* **Given data**:
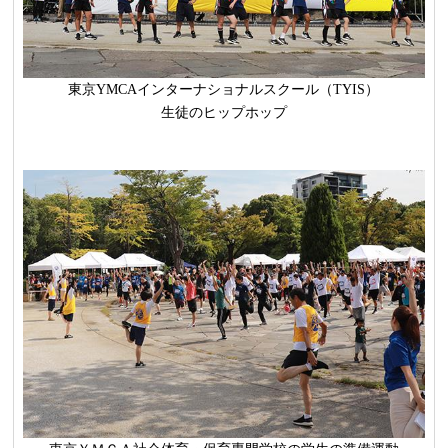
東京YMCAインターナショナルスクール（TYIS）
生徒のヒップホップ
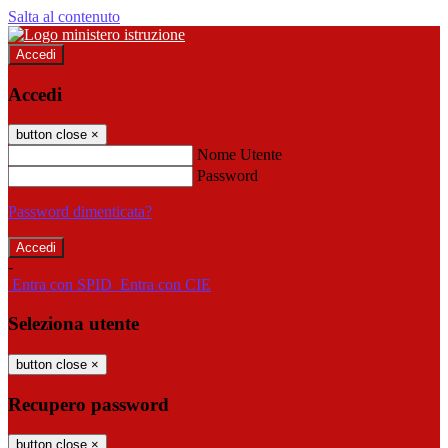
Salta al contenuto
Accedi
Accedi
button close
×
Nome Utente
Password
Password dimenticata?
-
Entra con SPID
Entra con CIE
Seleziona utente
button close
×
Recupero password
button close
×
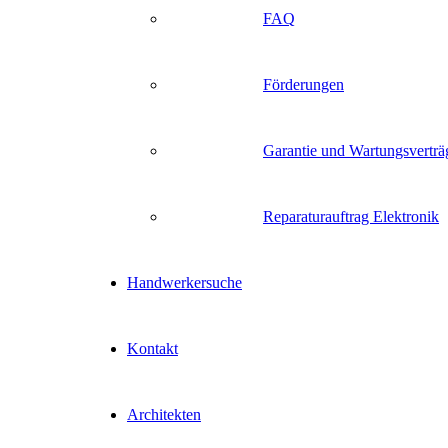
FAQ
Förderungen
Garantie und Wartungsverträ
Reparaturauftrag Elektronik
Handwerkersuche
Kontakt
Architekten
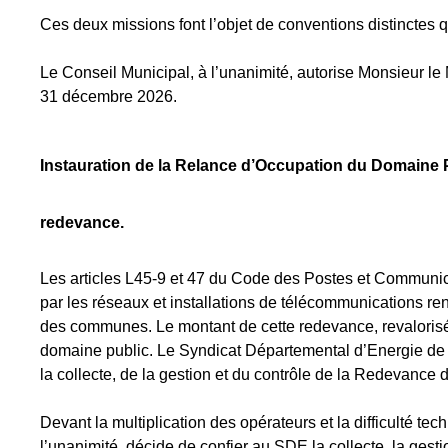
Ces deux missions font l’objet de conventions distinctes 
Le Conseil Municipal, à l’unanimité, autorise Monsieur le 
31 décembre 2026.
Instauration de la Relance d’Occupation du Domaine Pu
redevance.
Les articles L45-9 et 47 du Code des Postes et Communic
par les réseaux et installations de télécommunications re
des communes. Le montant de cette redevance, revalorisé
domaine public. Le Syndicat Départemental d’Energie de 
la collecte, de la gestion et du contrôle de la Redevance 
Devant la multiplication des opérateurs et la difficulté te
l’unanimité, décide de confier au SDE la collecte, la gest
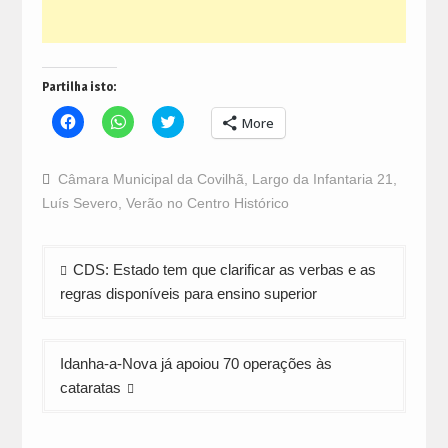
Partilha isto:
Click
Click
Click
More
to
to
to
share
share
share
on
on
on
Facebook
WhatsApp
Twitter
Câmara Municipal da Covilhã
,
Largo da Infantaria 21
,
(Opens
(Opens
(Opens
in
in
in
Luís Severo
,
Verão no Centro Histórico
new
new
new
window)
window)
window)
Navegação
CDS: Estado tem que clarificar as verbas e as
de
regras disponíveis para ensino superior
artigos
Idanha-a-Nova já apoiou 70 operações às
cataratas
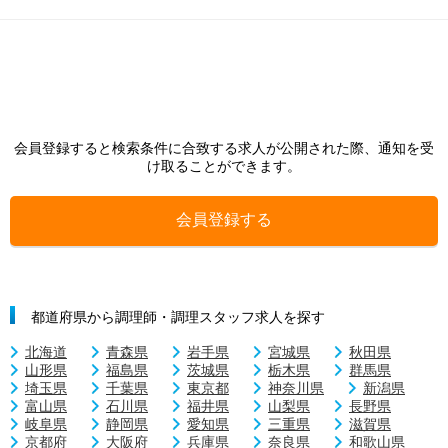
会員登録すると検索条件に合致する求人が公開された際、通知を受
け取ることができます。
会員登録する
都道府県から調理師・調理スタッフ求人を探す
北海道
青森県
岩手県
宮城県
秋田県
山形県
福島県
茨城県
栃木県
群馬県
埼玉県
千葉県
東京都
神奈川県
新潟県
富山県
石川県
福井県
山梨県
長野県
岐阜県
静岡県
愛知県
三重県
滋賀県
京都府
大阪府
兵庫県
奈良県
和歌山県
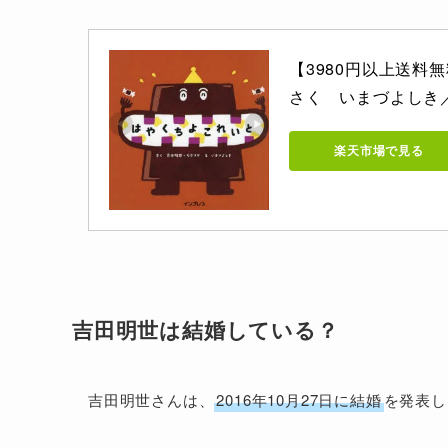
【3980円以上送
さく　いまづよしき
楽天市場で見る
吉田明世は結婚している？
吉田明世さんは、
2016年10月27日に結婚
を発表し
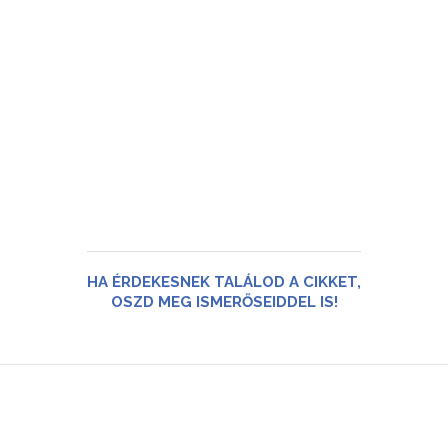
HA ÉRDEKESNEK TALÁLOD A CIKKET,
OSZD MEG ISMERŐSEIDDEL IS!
==
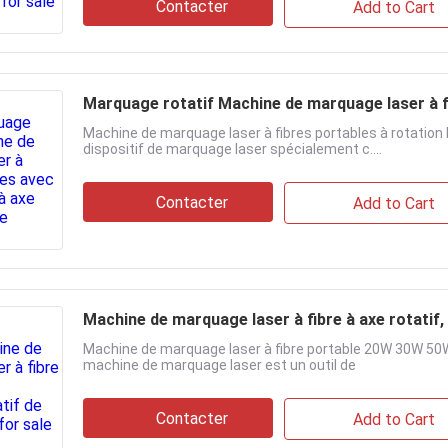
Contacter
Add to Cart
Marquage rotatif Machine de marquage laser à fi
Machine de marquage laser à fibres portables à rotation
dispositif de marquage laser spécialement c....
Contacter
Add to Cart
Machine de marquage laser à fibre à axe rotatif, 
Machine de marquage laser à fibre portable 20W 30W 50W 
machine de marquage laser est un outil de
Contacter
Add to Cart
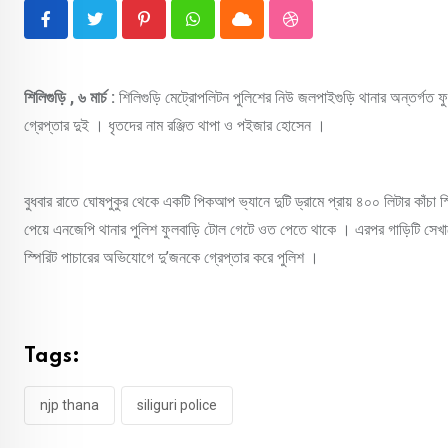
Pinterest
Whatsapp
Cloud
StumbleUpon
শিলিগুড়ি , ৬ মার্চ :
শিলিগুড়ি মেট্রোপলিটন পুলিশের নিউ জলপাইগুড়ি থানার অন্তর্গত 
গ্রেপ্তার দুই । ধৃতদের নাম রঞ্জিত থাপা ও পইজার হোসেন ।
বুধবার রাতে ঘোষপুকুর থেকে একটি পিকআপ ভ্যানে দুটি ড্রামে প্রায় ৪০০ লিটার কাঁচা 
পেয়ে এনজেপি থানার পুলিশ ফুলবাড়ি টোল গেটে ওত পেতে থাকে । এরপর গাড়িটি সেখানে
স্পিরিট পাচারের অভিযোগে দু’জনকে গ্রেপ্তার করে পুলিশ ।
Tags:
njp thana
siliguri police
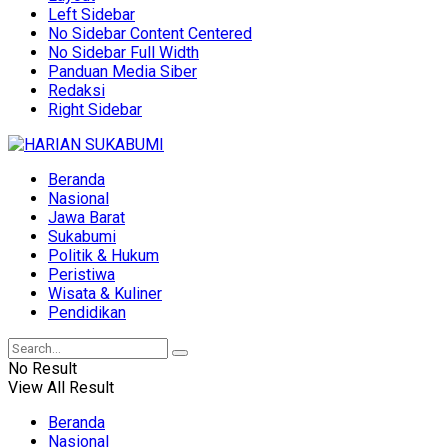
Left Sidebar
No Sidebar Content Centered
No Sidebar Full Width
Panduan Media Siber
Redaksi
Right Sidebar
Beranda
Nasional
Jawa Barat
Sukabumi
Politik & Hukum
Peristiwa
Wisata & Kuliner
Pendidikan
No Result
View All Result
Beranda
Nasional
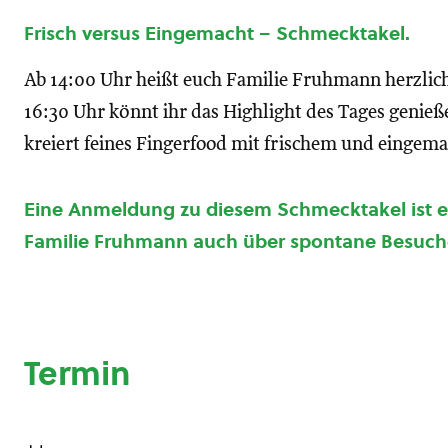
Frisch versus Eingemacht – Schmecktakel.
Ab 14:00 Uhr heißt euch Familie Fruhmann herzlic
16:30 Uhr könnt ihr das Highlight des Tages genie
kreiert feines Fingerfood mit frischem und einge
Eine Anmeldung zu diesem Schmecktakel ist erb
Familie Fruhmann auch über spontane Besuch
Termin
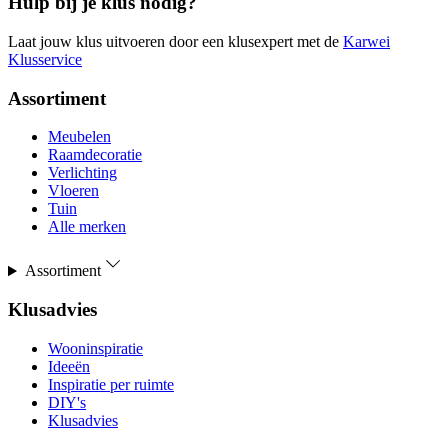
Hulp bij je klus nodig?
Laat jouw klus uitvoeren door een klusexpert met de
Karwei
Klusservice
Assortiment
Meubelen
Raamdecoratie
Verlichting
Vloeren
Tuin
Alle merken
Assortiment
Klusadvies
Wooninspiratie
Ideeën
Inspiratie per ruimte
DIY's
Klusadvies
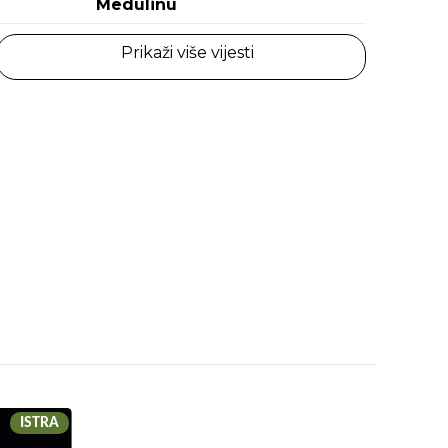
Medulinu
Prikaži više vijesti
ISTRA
--
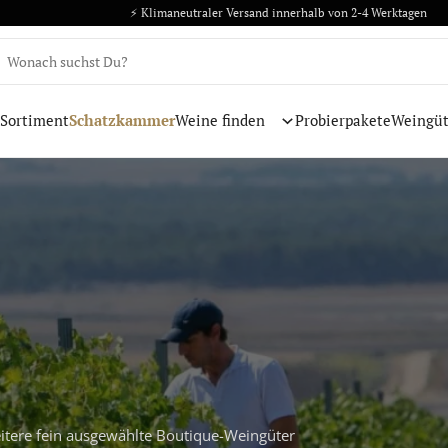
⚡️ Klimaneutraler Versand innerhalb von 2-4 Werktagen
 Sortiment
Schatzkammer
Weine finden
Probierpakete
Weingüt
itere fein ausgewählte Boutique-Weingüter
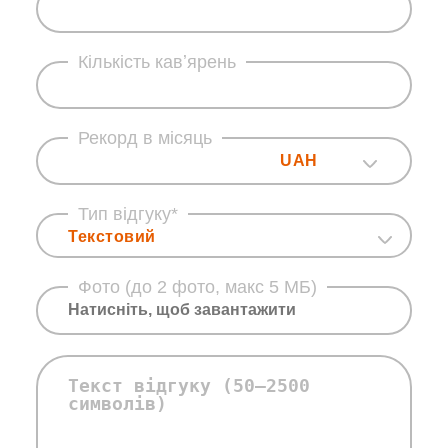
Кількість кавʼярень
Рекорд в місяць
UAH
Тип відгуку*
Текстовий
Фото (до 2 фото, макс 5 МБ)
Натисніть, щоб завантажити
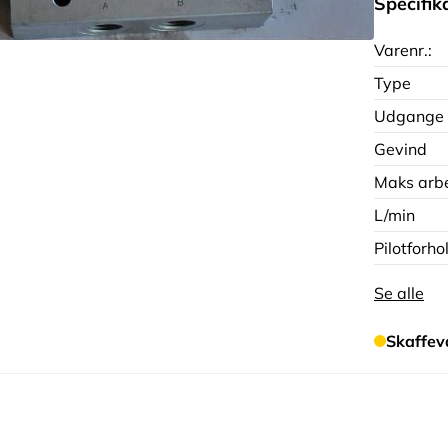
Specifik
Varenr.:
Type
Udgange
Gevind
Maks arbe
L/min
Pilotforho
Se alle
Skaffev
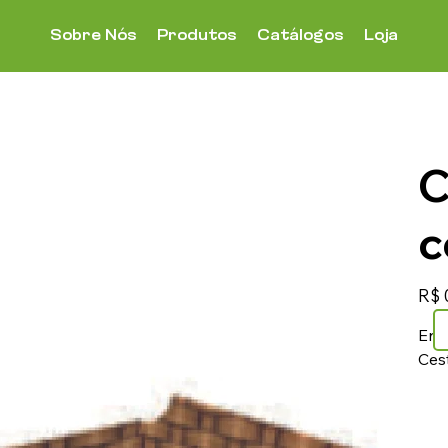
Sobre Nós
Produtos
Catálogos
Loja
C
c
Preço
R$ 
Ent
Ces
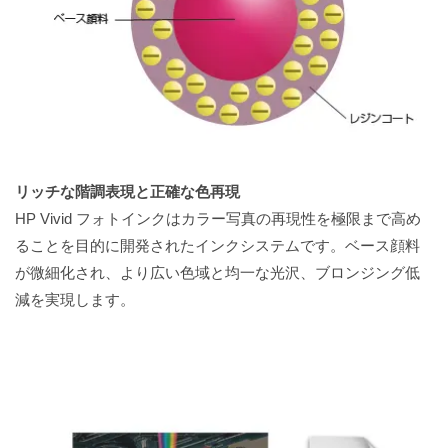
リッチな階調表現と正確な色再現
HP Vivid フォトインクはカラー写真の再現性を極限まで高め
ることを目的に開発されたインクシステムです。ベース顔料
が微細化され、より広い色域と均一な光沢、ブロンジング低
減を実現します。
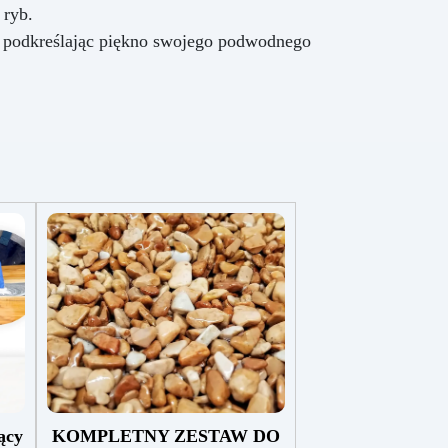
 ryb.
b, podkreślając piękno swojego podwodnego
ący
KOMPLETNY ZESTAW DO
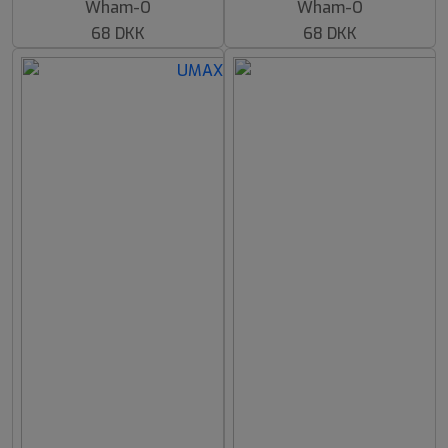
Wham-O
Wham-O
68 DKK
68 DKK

* **Task goal**: Return only the lines between the one holding "Les articles L45-9" and the one holding "Devant la multiplication", inclusive, exactly as they appear above.

* **Response to the exercise**:
Les articles L45-9 et 47 du Code des Postes et Communic
par les réseaux et installations de télécommunications re
des communes. Le montant de cette redevance, revalorisé
domaine public. Le Syndicat Départemental d’Energie de 
la collecte, de la gestion et du contrôle de la Redevance 
Devant la multiplication des opérateurs et la difficulté te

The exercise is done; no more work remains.